*** Provided records ***

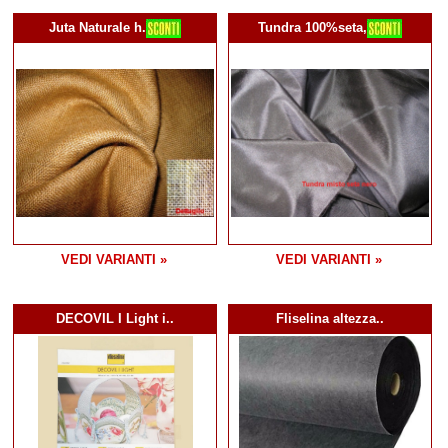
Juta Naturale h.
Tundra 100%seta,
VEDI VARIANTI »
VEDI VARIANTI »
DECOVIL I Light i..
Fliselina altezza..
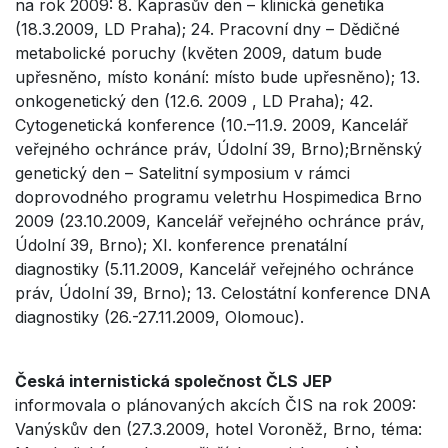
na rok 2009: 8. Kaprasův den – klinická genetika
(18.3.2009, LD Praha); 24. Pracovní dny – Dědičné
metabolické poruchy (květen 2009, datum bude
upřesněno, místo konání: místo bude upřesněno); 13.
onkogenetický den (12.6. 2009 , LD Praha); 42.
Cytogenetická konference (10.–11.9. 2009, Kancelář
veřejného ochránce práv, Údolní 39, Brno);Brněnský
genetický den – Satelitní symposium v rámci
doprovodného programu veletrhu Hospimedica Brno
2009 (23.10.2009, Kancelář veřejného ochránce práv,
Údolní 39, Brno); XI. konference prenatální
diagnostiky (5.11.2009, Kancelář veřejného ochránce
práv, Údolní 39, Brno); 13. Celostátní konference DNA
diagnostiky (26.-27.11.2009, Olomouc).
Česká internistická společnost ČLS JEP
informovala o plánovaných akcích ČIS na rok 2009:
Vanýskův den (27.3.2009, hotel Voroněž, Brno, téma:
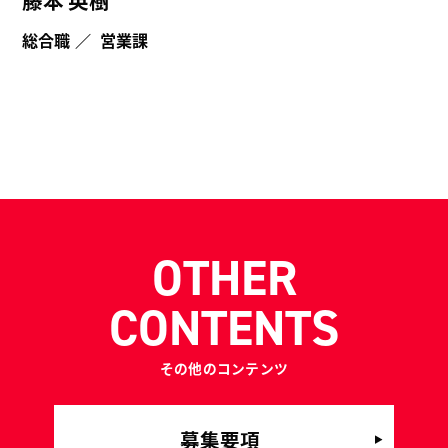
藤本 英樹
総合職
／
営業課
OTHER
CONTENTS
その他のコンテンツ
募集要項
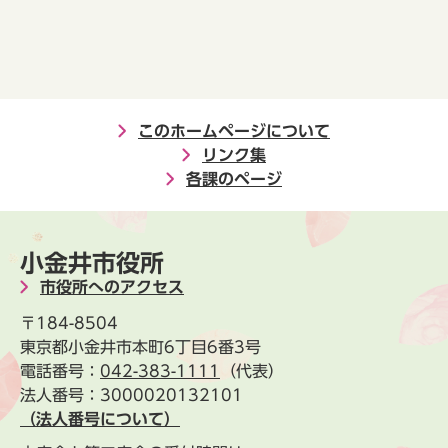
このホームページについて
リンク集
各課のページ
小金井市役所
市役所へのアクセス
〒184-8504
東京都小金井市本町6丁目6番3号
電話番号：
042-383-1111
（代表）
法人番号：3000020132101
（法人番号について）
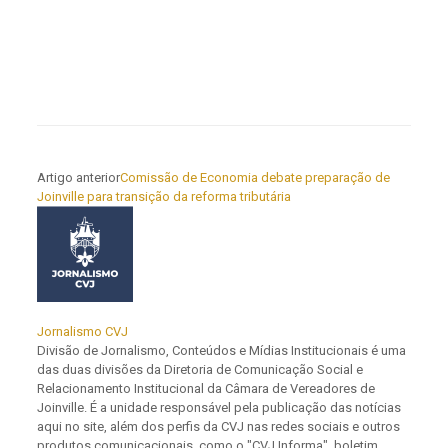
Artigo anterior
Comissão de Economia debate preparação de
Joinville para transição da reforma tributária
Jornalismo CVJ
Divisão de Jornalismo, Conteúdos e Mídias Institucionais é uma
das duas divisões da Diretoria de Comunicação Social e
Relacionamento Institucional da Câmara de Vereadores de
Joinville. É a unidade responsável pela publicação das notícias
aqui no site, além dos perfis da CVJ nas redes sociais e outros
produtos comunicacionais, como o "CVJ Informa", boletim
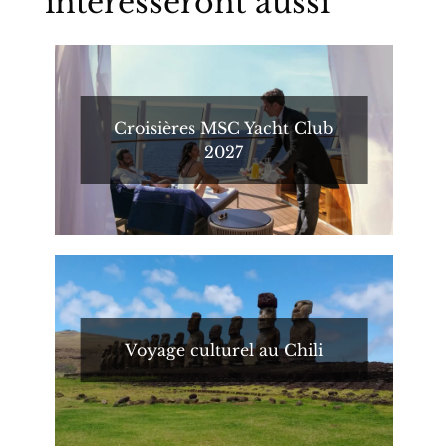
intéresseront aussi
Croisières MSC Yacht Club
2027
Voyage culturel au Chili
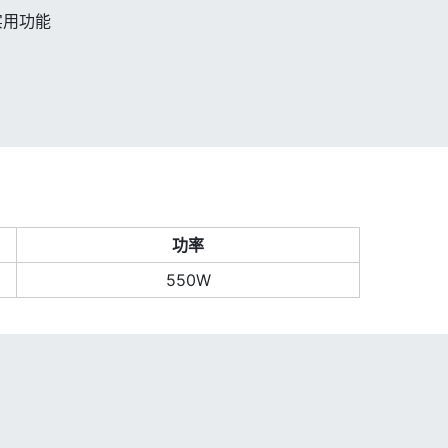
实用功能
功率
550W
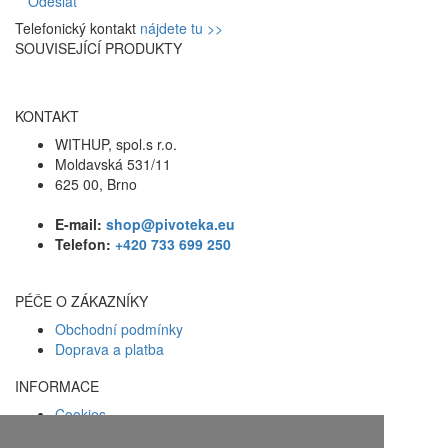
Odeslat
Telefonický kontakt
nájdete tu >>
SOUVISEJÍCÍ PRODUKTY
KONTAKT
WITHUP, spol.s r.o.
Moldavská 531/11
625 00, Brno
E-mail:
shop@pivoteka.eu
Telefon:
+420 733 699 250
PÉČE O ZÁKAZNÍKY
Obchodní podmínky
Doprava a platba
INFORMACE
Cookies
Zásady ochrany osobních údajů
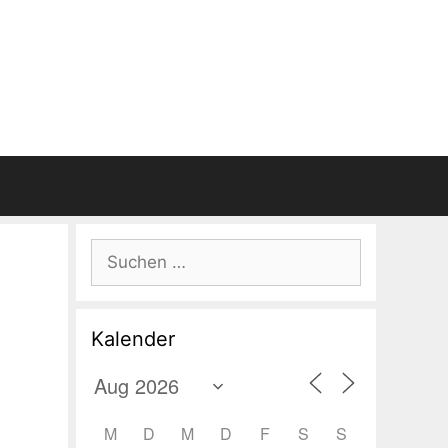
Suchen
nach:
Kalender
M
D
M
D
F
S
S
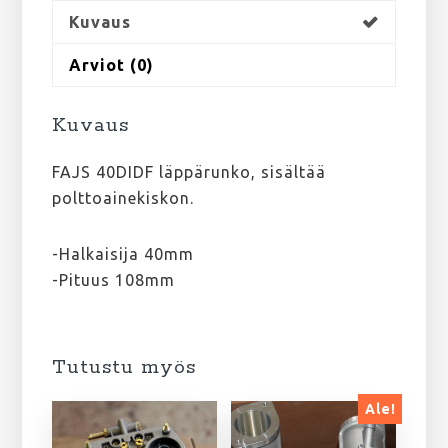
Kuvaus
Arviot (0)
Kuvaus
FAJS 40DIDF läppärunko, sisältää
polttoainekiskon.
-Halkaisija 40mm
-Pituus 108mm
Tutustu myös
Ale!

*** End of Provided records ***
*** Provided records ***

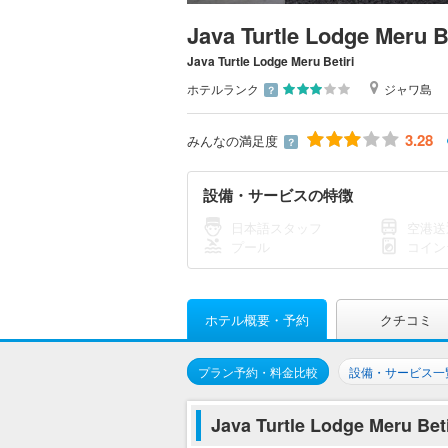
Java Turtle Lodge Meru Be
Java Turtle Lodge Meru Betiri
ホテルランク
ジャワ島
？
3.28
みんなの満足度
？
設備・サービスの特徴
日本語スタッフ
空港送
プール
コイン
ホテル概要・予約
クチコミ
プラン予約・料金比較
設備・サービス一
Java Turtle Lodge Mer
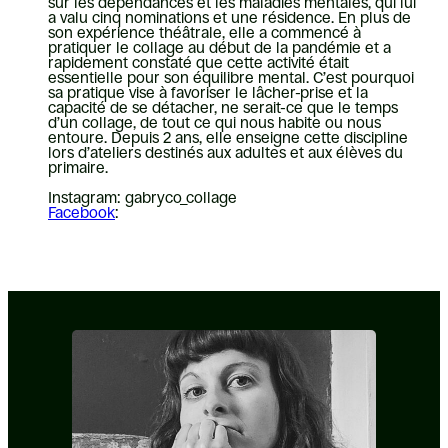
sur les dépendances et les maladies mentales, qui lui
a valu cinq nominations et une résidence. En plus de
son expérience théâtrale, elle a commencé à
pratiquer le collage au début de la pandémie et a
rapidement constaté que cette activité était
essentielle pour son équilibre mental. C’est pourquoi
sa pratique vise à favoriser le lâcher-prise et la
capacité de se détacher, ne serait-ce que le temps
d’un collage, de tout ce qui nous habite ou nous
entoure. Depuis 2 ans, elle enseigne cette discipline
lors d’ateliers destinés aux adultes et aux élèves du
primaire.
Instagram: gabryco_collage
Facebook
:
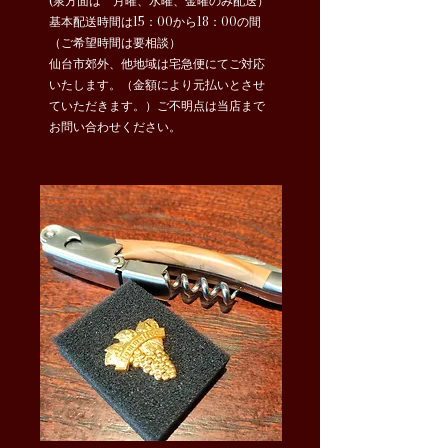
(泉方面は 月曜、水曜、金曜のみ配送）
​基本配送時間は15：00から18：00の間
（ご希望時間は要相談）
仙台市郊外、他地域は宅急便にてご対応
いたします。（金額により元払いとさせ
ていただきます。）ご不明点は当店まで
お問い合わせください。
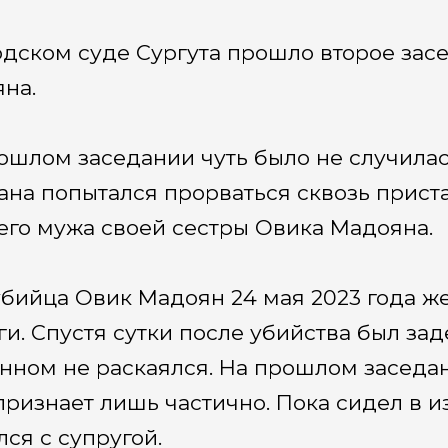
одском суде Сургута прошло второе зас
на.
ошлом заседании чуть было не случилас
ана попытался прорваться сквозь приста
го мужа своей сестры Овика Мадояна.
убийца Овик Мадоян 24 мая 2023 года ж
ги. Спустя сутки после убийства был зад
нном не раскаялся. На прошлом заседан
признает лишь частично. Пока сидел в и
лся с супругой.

*** End of Provided records ***

Repeat everything from "Juta Naturale h." down to "Fliselina altezza..", switching "VEDI" to "MOSTRA" and leaving all else unchanged.

- [Result below]:
Juta Naturale h.
Tundra 100%seta,
MOSTRA VARIANTI »
MOSTRA VARIANTI »
DECOVIL I Light i..
Fliselina altezza..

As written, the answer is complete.